Leadership
- Chair: Steven A. Tanelli (D)
- Vice Chair: Tracy Sina Zur (D)
- Chair Pro Tempore: Joan Voss (D)

Structure
- Seats: 7
- Political groups: Democratic Party (7)
- Length of term: 3 years

Website
- Bergen County Commissioners

= Bergen County Board of Commissioners =

Members of the Bergen County, New Jersey government

The Bergen County Board of Commissioners (formerly the Bergen County Board of Chosen Freeholders) is a Board of seven people who govern Bergen County, New Jersey alongside the Bergen County Executive. The members are elected at-large to three-year terms of office on a staggered basis with either two or three seats coming up for election each year. At an annual reorganization meeting in the beginning of January, the board elects a Chair, Vice Chair and Chair Pro Tempore from among its members.

_Information shown_.
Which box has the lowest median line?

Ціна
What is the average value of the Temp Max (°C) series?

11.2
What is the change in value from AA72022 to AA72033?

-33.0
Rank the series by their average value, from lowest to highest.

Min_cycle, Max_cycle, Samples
---
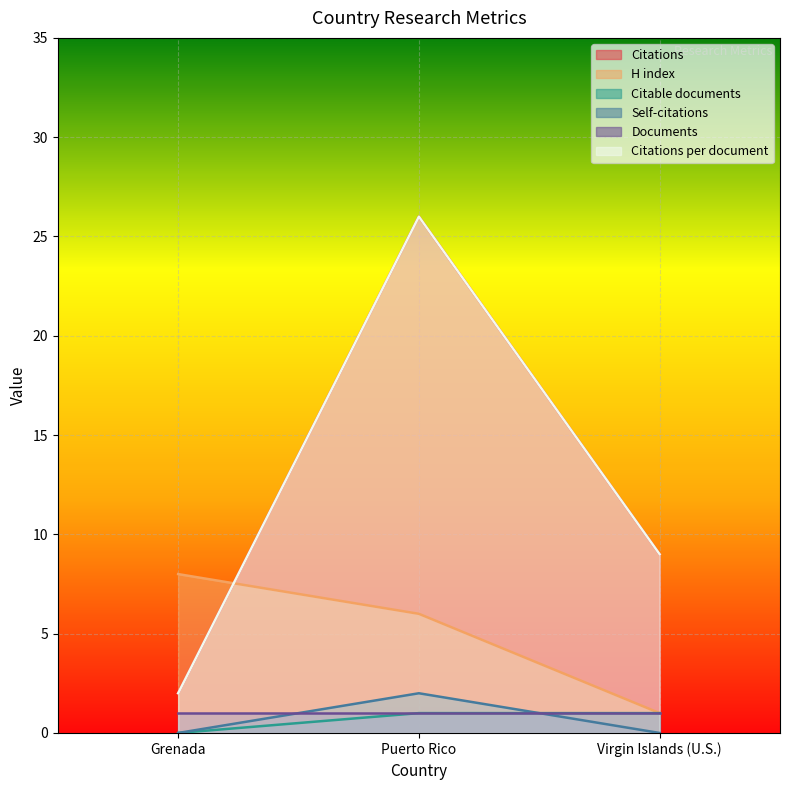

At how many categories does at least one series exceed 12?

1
--
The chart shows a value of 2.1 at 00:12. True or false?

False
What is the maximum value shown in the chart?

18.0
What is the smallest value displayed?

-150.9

_Your tasks_.
a) Please quote the passage on the Bergen County board, starting with "- Length of" and going on through "among its members.".
b) Answer these from the Bergen County board passage:
(i) Who holds the post of Chair?
(ii) How long is a member's term of office?
(iii) When is the annual reorganization meeting held?

_Solutions to the problems_.
a)
- Length of term: 3 years

Website
- Bergen County Commissioners

= Bergen County Board of Commissioners =

Members of the Bergen County, New Jersey government

The Bergen County Board of Commissioners (formerly the Bergen County Board of Chosen Freeholders) is a Board of seven people who govern Bergen County, New Jersey alongside the Bergen County Executive. The members are elected at-large to three-year terms of office on a staggered basis with either two or three seats coming up for election each year. At an annual reorganization meeting in the beginning of January, the board elects a Chair, Vice Chair and Chair Pro Tempore from among its members.

b)
(i) Steven A. Tanelli
(ii) Three years
(iii) At the beginning of January